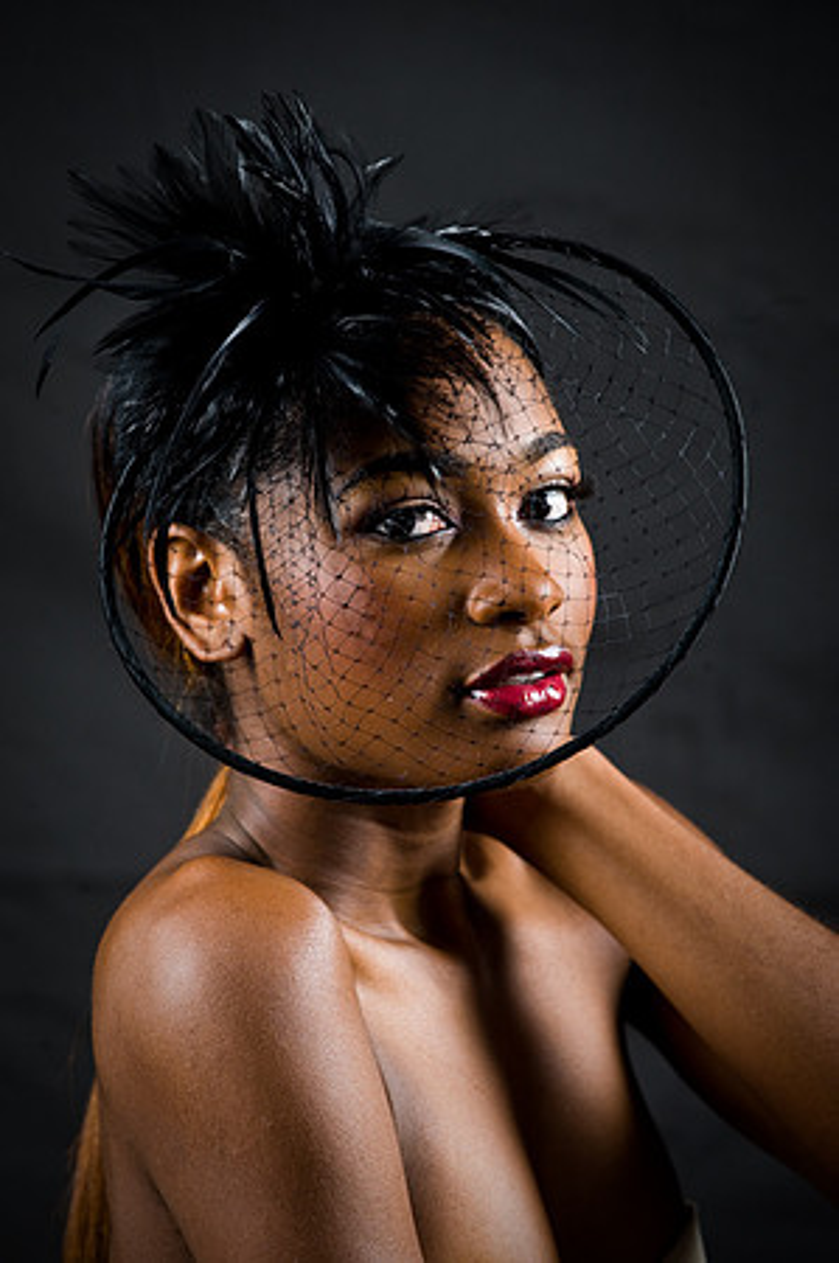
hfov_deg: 6.9
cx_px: 420
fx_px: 7007
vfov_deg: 10.3
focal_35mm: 200
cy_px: 632
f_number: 5.6
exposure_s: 1/125
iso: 320
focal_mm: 200
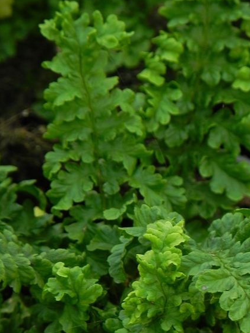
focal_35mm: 686
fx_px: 6603
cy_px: 235
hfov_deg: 2.2
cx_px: 111
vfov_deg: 2.9
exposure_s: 1/25
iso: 160
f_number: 5
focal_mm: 85.6
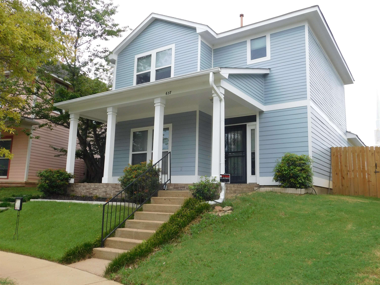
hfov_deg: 60.0
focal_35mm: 30
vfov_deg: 46.8
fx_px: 329
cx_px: 190
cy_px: 142
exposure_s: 1/200
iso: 125
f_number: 3.2
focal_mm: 5.3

● **What to do**
Please output only the lines from the one holding "vfov_deg: 46.8" to the end of the records, first and last included, exactly as they appear.

● **Solution to this task**
vfov_deg: 46.8
fx_px: 329
cx_px: 190
cy_px: 142
exposure_s: 1/200
iso: 125
f_number: 3.2
focal_mm: 5.3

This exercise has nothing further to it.